**EXERCISE REQUIREMENTS**: Copy out the lines below word for word across all the records, omitting the pictures.

[DATA EXTRACT]

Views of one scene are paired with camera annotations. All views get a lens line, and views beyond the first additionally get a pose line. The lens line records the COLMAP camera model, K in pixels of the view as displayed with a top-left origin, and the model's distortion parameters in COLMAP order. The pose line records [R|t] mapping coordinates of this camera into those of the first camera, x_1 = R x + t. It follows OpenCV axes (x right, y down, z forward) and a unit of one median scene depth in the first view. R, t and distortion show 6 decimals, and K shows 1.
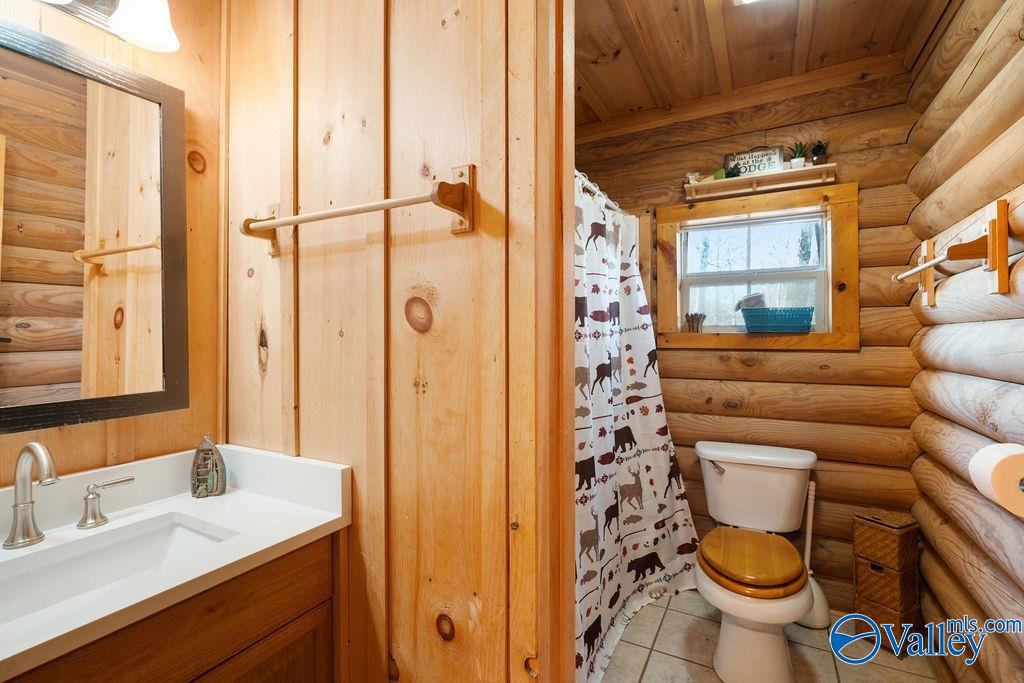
lens RADIAL K [[464.5, 0, 515.3], [0, 464.5, 338.5], [0, 0, 1]] dist [-0.004008, 0.000502]
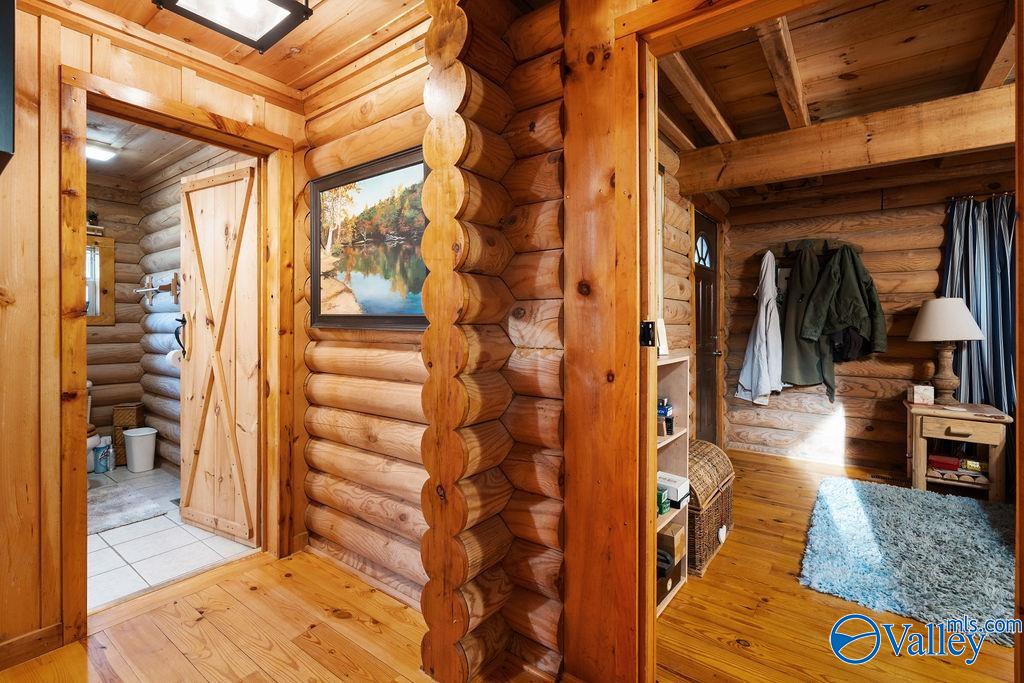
lens RADIAL K [[464.5, 0, 499.5], [0, 464.5, 319.6], [0, 0, 1]] dist [-0.004008, 0.000502]
pose [[0.159630, 0.002555, 0.987174, -0.941444], [0.000480, 0.999996, -0.002665, 0.008818], [-0.987177, 0.000899, 0.159628, -0.926275]]
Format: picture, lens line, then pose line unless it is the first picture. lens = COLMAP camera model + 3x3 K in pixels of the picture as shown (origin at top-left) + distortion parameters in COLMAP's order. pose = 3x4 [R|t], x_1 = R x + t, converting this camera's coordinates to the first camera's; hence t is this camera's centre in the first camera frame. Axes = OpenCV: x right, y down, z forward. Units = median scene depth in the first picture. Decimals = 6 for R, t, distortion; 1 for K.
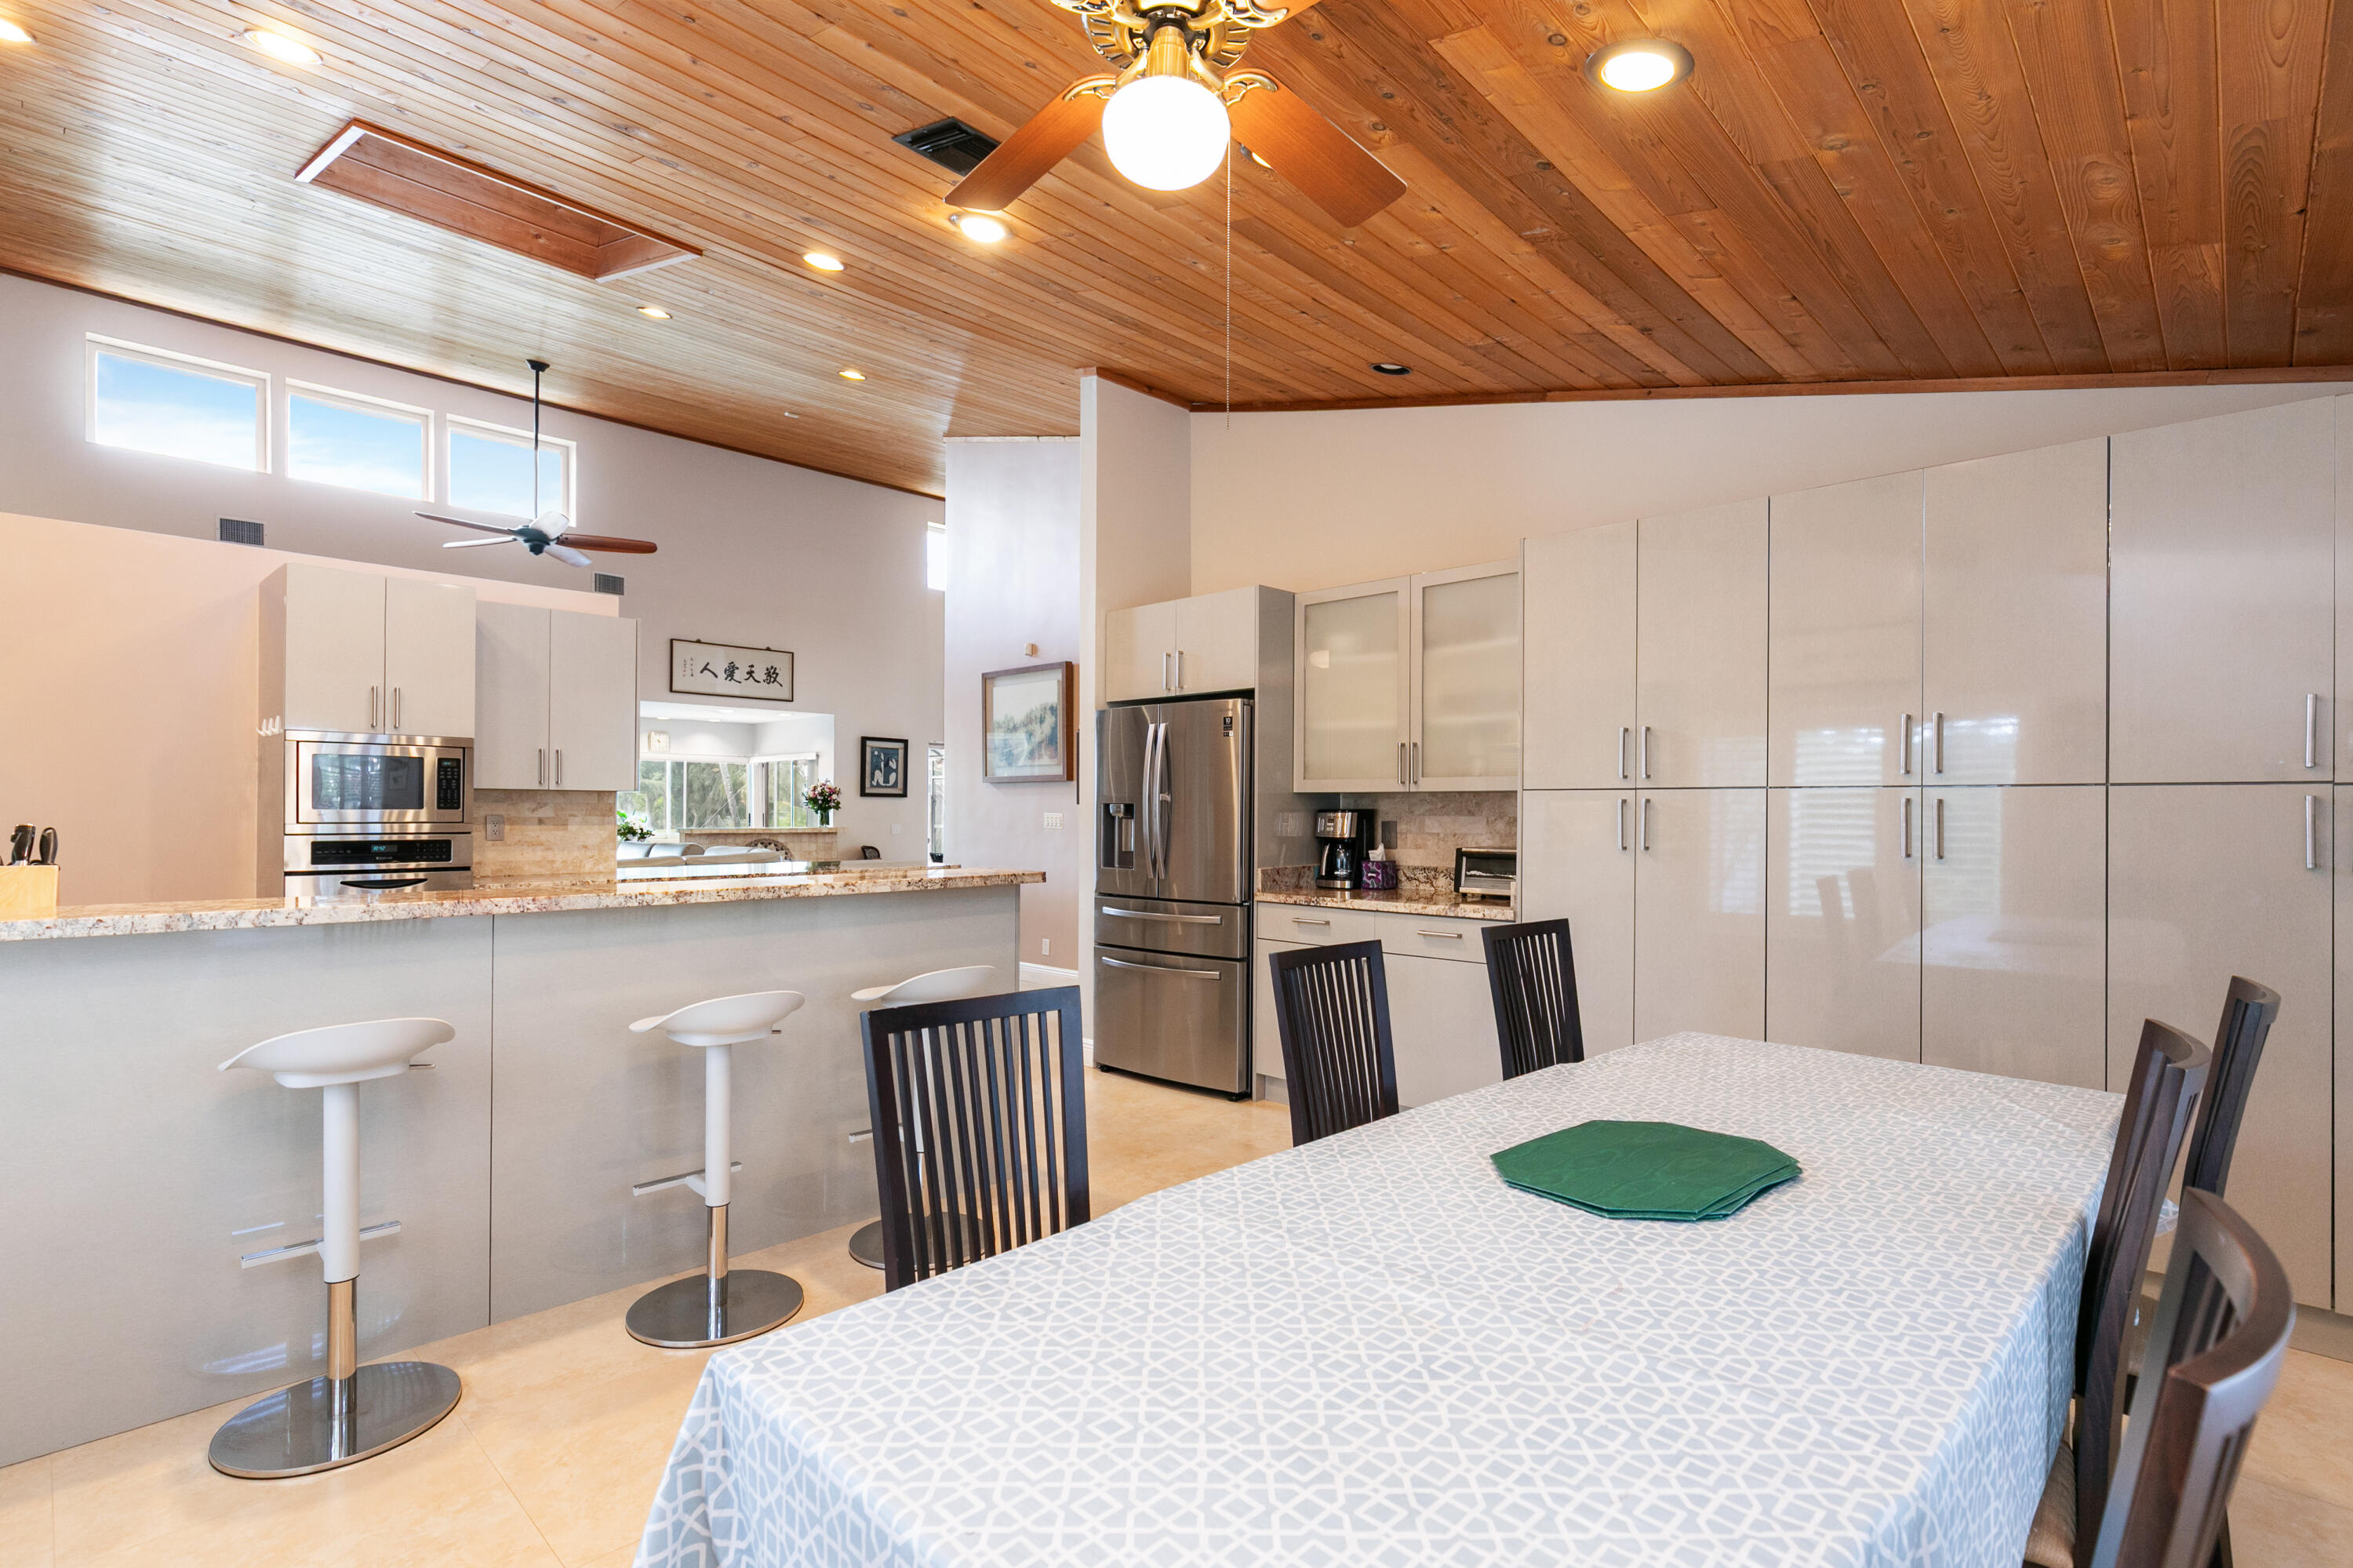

[/DATA EXTRACT]

**ANSWER SECTION**:
Views of one scene are paired with camera annotations. All views get a lens line, and views beyond the first additionally get a pose line. The lens line records the COLMAP camera model, K in pixels of the view as displayed with a top-left origin, and the model's distortion parameters in COLMAP order. The pose line records [R|t] mapping coordinates of this camera into those of the first camera, x_1 = R x + t. It follows OpenCV axes (x right, y down, z forward) and a unit of one median scene depth in the first view. R, t and distortion show 6 decimals, and K shows 1.
lens RADIAL K [[464.5, 0, 515.3], [0, 464.5, 338.5], [0, 0, 1]] dist [-0.004008, 0.000502]
lens RADIAL K [[464.5, 0, 499.5], [0, 464.5, 319.6], [0, 0, 1]] dist [-0.004008, 0.000502]
pose [[0.159630, 0.002555, 0.987174, -0.941444], [0.000480, 0.999996, -0.002665, 0.008818], [-0.987177, 0.000899, 0.159628, -0.926275]]
Format: picture, lens line, then pose line unless it is the first picture. lens = COLMAP camera model + 3x3 K in pixels of the picture as shown (origin at top-left) + distortion parameters in COLMAP's order. pose = 3x4 [R|t], x_1 = R x + t, converting this camera's coordinates to the first camera's; hence t is this camera's centre in the first camera frame. Axes = OpenCV: x right, y down, z forward. Units = median scene depth in the first picture. Decimals = 6 for R, t, distortion; 1 for K.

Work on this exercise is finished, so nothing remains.